§ Fragmento seleccionado:
....................

Esto, que tantos españoles y catalanes tenemos claro y que se publicaba sin ambajes en el año 1932 (magnífico libro, por cierto), no hay
un solo político español actual que se atreva a decirlo. Es más, cada vez menos
españoles de a pie se atreven a decirlo por miedo a molestar o ser tachado de
extremista, radical o intolerante. Por cobardía.
Nadie puede negar la singularidad del pueblo catalán, como
tampoco la del gallego, vasco, andaluz, asturiano, murciano y extremeño, cuya
riqueza y variedad convierten a la nación española en la nación culturalmente más
rica de Europa. Cataluña tiene una lengua propia y una cultura propia,
enriquecida durante siglos por su pertenencia al Reino de Aragón y después al
reino de España. Una tradición que no es posible separar de su condición,
primero aragonesa y luego española, y de
las aportaciones que la emigración del resto de España ha dejado en aquella
tierra de emprendedores y comerciantes, sin incurrir en una falsificación
histórica escandalosa.
El nacionalismo catalán, surgido en el turbulento siglo XIX
y fermentado durante los últimos cuarenta años gracias primero a la
irresponsabilidad de los padres de la constitución y después a los intereses
electorales de los sucesivos gobiernos de uno y otro signo, está basado en una
sucesión interminable de mentiras colosales y burdas, que a fuerza de repetirse
ad nauseam por los diferentes medios
de comunicación públicos y privados –todos vasallos de la Generalidad- y por
los libros de texto en los colegios ha adquirido consistencia en la mente de
dos generaciones de catalanes que ya no se sienten españoles.

....................

§ Filas registradas:
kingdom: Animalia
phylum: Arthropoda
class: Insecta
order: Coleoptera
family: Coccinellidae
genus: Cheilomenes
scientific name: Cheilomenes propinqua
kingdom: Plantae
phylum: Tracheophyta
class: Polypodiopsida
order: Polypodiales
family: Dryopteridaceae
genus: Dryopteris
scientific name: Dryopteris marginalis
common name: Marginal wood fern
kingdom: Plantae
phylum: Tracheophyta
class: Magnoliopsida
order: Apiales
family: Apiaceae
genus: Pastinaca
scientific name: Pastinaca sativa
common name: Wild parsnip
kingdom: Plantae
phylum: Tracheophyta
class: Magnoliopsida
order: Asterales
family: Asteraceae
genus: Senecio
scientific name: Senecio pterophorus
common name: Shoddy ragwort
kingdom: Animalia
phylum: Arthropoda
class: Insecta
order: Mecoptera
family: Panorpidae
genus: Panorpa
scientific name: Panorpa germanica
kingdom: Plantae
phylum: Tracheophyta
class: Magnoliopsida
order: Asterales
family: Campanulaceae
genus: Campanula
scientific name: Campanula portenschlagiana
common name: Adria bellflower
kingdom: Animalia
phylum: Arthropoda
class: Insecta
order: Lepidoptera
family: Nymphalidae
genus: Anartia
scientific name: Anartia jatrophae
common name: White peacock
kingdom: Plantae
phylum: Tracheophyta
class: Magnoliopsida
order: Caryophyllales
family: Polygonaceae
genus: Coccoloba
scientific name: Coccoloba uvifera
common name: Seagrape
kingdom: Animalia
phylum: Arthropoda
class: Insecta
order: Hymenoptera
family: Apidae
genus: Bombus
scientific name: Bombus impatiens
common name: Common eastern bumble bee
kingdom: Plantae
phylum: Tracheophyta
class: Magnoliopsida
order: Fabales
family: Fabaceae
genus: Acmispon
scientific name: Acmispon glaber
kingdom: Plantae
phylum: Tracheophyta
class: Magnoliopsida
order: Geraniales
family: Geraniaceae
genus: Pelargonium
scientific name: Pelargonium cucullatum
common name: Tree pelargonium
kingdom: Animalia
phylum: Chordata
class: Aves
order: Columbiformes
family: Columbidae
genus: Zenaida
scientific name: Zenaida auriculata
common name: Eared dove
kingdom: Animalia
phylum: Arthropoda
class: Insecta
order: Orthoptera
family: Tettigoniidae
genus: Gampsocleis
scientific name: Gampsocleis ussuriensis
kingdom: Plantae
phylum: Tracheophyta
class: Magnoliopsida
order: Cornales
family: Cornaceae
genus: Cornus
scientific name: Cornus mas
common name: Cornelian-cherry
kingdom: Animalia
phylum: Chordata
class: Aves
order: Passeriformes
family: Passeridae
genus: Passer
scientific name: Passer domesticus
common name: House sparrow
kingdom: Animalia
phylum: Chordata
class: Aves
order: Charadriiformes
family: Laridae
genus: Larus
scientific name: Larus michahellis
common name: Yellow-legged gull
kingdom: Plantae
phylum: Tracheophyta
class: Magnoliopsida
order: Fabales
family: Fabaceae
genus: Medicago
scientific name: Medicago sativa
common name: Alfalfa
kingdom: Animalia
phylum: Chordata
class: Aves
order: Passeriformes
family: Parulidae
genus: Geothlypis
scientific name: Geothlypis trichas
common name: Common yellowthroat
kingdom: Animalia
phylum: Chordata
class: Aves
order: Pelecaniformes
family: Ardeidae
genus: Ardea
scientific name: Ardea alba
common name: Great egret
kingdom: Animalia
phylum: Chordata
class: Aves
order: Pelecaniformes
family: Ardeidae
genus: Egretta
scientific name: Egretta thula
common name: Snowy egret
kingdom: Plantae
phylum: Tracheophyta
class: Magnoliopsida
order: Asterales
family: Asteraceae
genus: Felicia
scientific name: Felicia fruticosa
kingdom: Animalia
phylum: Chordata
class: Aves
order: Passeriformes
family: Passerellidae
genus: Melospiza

....................

§ Conjunto de tareas:
1. Duplique el texto del fragmento comprendido entre "Esto, que tantos" y "intolerante. Por cobardía.", ambos incluidos.
2. Resuma el fragmento en dos oraciones.
3. ¿En qué siglo surgió el nacionalismo catalán, según el fragmento?
Las filas constituyen un material independiente del fragmento.

§ Respuestas por tarea:
1.
Esto, que tantos españoles y catalanes tenemos claro y que se publicaba sin ambajes en el año 1932 (magnífico libro, por cierto), no hay
un solo político español actual que se atreva a decirlo. Es más, cada vez menos
españoles de a pie se atreven a decirlo por miedo a molestar o ser tachado de
extremista, radical o intolerante. Por cobardía.

2. El fragmento afirma que ningún político español actual se atreve a decir lo que se publicaba en 1932, y que cada vez menos españoles lo dicen por miedo a ser tachados de extremistas. Sostiene que Cataluña tiene lengua y cultura propias, inseparables de su condición aragonesa y española, y que el nacionalismo catalán se basa en mentiras repetidas por los medios y los libros de texto hasta que dos generaciones de catalanes ya no se sienten españoles.

3. En el turbulento siglo XIX.